Et c’est ainsi que les Léon arrivent en 1958 à Ohio State University, Columbus, Ohio. Fait intéressant: alors que Pierre et Monique arrivaient aux États-Unis pour enseigner, personnellement j’y suis arrivé la même année en tant qu’étudiant Fulbright Scholar, et aussi au Midwest (Indiana).

Pierre a gardé le contact avec Paris, Besançon, la France, et ses relations universitaires se développent à vive allure des deux côtés de l’Atlantique, à tel point qu’il reçoit des offres d’enseignement à la Sorbonne, mais aussi à l’Université de Toronto au Canada.

Il fait donc ce choix où il est nommé très vite Associate, et Full Professor. Je suis ébloui par sa façon d’acquérir ses diplômes en France (Doctorat d’Université / Doctorat d’État) mais aussi par ses promotions dans le cadre rigide universitaire, d’une facilité étonnante aux États-Unis comme au Canada.

UofT

Il est vrai qu’il est arrivé dans ce pays à l’époque où l’on cherchait à corps et à cris des spécialistes en linguistique appliquée!

Ceux et celles qui sont venus après ont du subir d’autres critères et d’autres entraves! C’est à U. of T. qu’il créera le Laboratoire de Phonétique, organisera des Colloques internationaux, et écrira des textes savants, devenus best-sellers, et des livres de création que nous connaissons.
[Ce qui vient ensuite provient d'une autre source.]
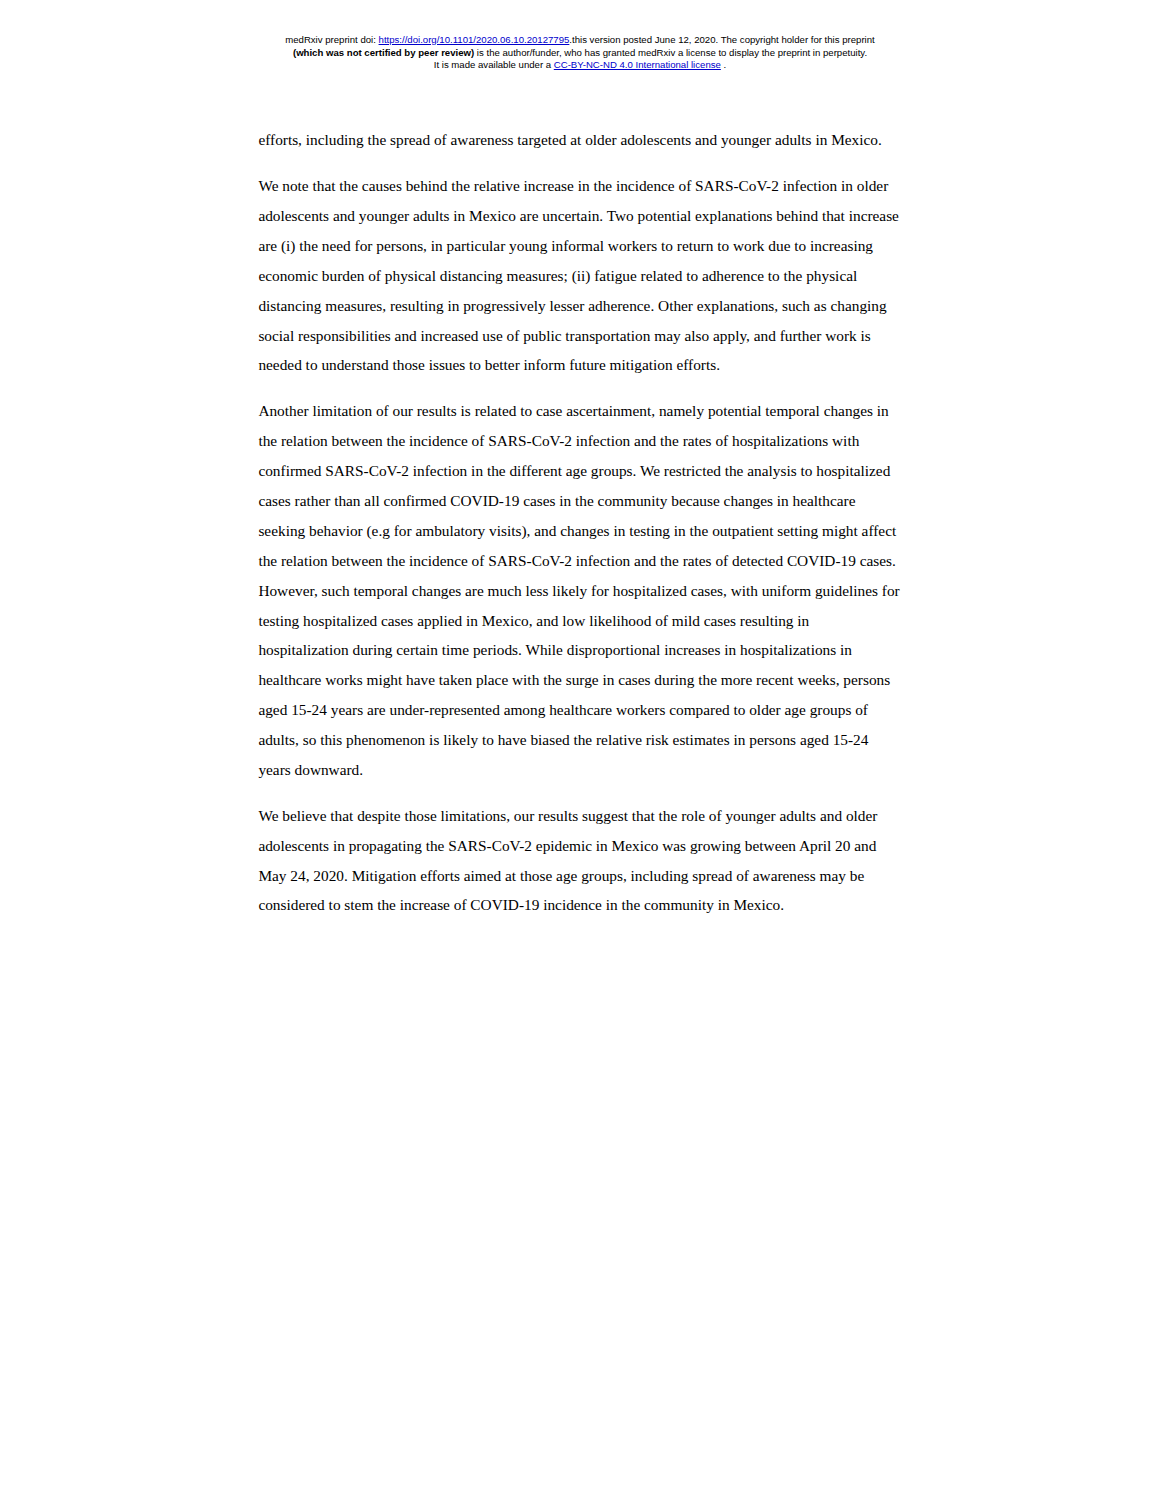medRxiv preprint doi: https://doi.org/10.1101/2020.06.10.20127795.this version posted June 12, 2020. The copyright holder for this preprint
(which was not certified by peer review) is the author/funder, who has granted medRxiv a license to display the preprint in perpetuity.
It is made available under a CC-BY-NC-ND 4.0 International license .
efforts, including the spread of awareness targeted at older adolescents and younger adults in Mexico.
We note that the causes behind the relative increase in the incidence of SARS-CoV-2 infection in older adolescents and younger adults in Mexico are uncertain. Two potential explanations behind that increase are (i) the need for persons, in particular young informal workers to return to work due to increasing economic burden of physical distancing measures; (ii) fatigue related to adherence to the physical distancing measures, resulting in progressively lesser adherence. Other explanations, such as changing social responsibilities and increased use of public transportation may also apply, and further work is needed to understand those issues to better inform future mitigation efforts.
Another limitation of our results is related to case ascertainment, namely potential temporal changes in the relation between the incidence of SARS-CoV-2 infection and the rates of hospitalizations with confirmed SARS-CoV-2 infection in the different age groups. We restricted the analysis to hospitalized cases rather than all confirmed COVID-19 cases in the community because changes in healthcare seeking behavior (e.g for ambulatory visits), and changes in testing in the outpatient setting might affect the relation between the incidence of SARS-CoV-2 infection and the rates of detected COVID-19 cases. However, such temporal changes are much less likely for hospitalized cases, with uniform guidelines for testing hospitalized cases applied in Mexico, and low likelihood of mild cases resulting in hospitalization during certain time periods. While disproportional increases in hospitalizations in healthcare works might have taken place with the surge in cases during the more recent weeks, persons aged 15-24 years are under-represented among healthcare workers compared to older age groups of adults, so this phenomenon is likely to have biased the relative risk estimates in persons aged 15-24 years downward.
We believe that despite those limitations, our results suggest that the role of younger adults and older adolescents in propagating the SARS-CoV-2 epidemic in Mexico was growing between April 20 and May 24, 2020. Mitigation efforts aimed at those age groups, including spread of awareness may be considered to stem the increase of COVID-19 incidence in the community in Mexico.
Mais ce parcours du savant et de l’universitaire ne doit pas cacher l’arbre de la forêt: un zeste et un profond amour de la vie, riche en aventures joliment racontées. Pierre a le chic – ou est-ce le hasard? La chance? – de se trouver dans des situations cocasses ou scabreuses comme lorsqu’il doit faire son service militaire et son avancement dans les rangs.
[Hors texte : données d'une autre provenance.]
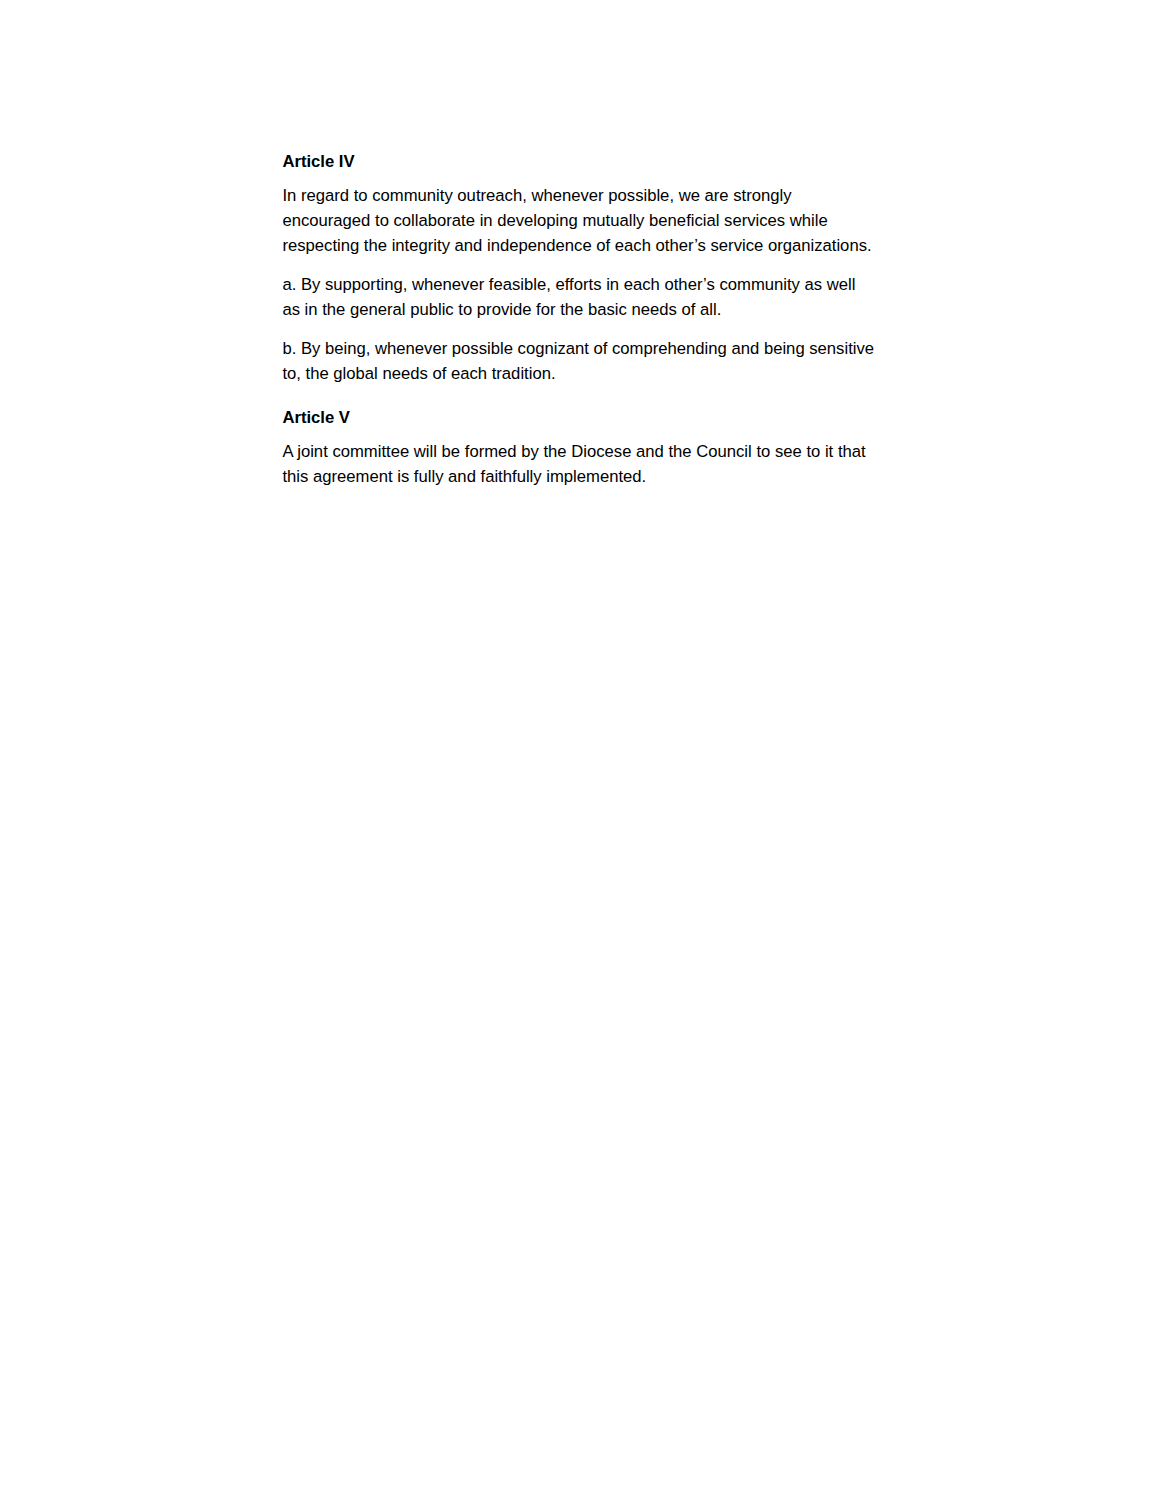Article IV
In regard to community outreach, whenever possible, we are strongly encouraged to collaborate in developing mutually beneficial services while respecting the integrity and independence of each other’s service organizations.
a. By supporting, whenever feasible, efforts in each other’s community as well as in the general public to provide for the basic needs of all.
b. By being, whenever possible cognizant of comprehending and being sensitive to, the global needs of each tradition.
Article V
A joint committee will be formed by the Diocese and the Council to see to it that this agreement is fully and faithfully implemented.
Ce qui est époustouflant, c’est qu’il s’en sort toujours honorablement! Avec des pots-cassés, bien sûr, mais toujours avec le sourire, le rire et la bonne humeur d’avoir vaincu l’adversité!

Il ne manque jamais de jongler avec les jeux de mots, les quiproquos … ce qui relève le goût de ses sauces humoristiques! N’est-il pas aussi bon cuistot que pêcheur? Notons quelques-unes de ses aventures fabuleuses, marrantes, parfois frustrantes à travers le monde, et plus particulièrement au Canada, aux États-Unis, en Amérique latine, en Chine…

Il est impossible de rendre compte de toutes ces aventures vécues souvent avec Monique, et qui sont d’une verve extraordinaire. Mémorable le voyage dans la Chevy avec ses beaux-parents à travers les États-Unis et le Mexique. Les têtes de chapitres indiquent bien le contenu de ces récits à suspens, voir par exemple «Espion en Pologne,» «Incroyable Israël» «Les Vacances sont finis. Bandits. Cow-boys. Hopis. Grand Canyon» «Le Vairon de Philippe et le beau pantalon d’Ernie» «Le Goulag évité. Tata et Taj Mahal» «Brésil. Monique enfermée. Macumbas. Le Général et les Indiens» «Horizon Pacifique. Piquenique Canaque» «Le Poisson Néo-Zélandais de la Sorcière» «Amours Chinoises» (mon récit préféré).

J’ai lu ce livre d’un seul trait, et je me suis vraiment régalé. Tant de verve et tant d’humour, tant de péripéties, d’aventures incroyables mais, en fin de compte, croyables parce que vraiment vécues dans le feu de l’action.

Pierre Léon a le talent de rendre vivace les descriptions des paysages ou des pays, les personnes qu’il a rencontrées qui deviennent sous sa plume des personnages inoubliables.

Je recommande vivement la lecture de ce livre, car en plus de vous amuser et de vous faire rire, il vous incitera à réfléchir et à méditer sur les sens des voyages, des relations humaines, et surtout sur un couple exceptionnel dont nous avons tous eu l’honneur de connaître et de fréquenter.